TASK STATEMENT. Arrange every line of the data below as a Markdown table, omitting blank lines. Use two columns: "Row," holding a running row number, and "Line," holding the line itself.

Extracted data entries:
━━━━━━━━━━━━━━━━━━━━
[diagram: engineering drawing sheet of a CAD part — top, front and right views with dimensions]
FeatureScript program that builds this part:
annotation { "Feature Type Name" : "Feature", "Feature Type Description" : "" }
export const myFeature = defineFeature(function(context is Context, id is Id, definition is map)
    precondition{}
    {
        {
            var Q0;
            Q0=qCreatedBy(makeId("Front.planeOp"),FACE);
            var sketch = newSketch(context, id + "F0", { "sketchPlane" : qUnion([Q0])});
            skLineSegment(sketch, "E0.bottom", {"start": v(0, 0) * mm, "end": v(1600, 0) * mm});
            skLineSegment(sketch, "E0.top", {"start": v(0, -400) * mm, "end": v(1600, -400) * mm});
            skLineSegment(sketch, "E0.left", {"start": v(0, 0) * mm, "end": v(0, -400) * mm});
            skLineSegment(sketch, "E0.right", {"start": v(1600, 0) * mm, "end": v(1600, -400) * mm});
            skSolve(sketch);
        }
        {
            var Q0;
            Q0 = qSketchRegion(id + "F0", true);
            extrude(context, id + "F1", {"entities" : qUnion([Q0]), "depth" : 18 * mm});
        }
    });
━━━━━━━━━━━━━━━━━━━━
TASK OUTPUT.
| Row | Line |
|---|---|
| 1 | [diagram: engineering drawing sheet of a CAD part — top, front and right views with dimensions] |
| 2 | FeatureScript program that builds this part: |
| 3 | annotation { "Feature Type Name" : "Feature", "Feature Type Description" : "" } |
| 4 | export const myFeature = defineFeature(function(context is Context, id is Id, definition is map) |
| 5 |     precondition{} |
| 6 |     { |
| 7 |         { |
| 8 |             var Q0; |
| 9 |             Q0=qCreatedBy(makeId("Front.planeOp"),FACE); |
| 10 |             var sketch = newSketch(context, id + "F0", { "sketchPlane" : qUnion([Q0])}); |
| 11 |             skLineSegment(sketch, "E0.bottom", {"start": v(0, 0) * mm, "end": v(1600, 0) * mm}); |
| 12 |             skLineSegment(sketch, "E0.top", {"start": v(0, -400) * mm, "end": v(1600, -400) * mm}); |
| 13 |             skLineSegment(sketch, "E0.left", {"start": v(0, 0) * mm, "end": v(0, -400) * mm}); |
| 14 |             skLineSegment(sketch, "E0.right", {"start": v(1600, 0) * mm, "end": v(1600, -400) * mm}); |
| 15 |             skSolve(sketch); |
| 16 |         } |
| 17 |         { |
| 18 |             var Q0; |
| 19 |             Q0 = qSketchRegion(id + "F0", true); |
| 20 |             extrude(context, id + "F1", {"entities" : qUnion([Q0]), "depth" : 18 * mm}); |
| 21 |         } |
| 22 |     }); |